Task objective:
Your answer should consist only of the lines below from the one with "steadfastly upholds its" through the one with "well-being and safety", copied exactly.

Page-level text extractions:

BEGIN

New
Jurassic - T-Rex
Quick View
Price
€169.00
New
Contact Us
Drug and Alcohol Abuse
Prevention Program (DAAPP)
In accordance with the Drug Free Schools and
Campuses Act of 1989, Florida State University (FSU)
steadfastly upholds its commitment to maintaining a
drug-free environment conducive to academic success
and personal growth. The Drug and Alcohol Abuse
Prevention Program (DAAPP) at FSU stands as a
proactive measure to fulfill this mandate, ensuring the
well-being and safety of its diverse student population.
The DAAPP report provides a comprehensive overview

END
BEGIN

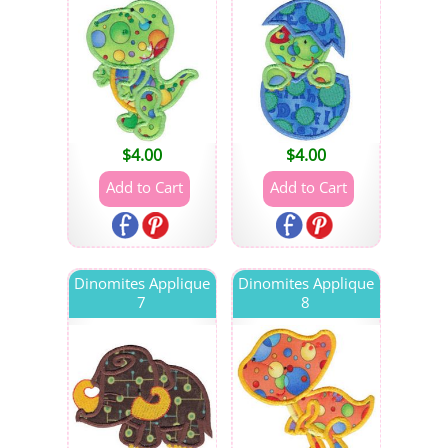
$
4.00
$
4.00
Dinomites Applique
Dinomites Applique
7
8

END
BEGIN

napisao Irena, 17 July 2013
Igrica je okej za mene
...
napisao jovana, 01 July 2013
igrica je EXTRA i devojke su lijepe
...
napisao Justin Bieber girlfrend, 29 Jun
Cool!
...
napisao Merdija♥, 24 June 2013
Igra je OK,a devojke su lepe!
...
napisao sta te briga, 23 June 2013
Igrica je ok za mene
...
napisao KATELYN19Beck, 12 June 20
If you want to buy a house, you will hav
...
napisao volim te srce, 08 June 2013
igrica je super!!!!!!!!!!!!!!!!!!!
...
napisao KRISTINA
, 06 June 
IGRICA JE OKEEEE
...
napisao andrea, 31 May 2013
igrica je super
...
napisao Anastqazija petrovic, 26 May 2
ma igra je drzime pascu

END

Result below:
steadfastly upholds its commitment to maintaining a
drug-free environment conducive to academic success
and personal growth. The Drug and Alcohol Abuse
Prevention Program (DAAPP) at FSU stands as a
proactive measure to fulfill this mandate, ensuring the
well-being and safety of its diverse student population.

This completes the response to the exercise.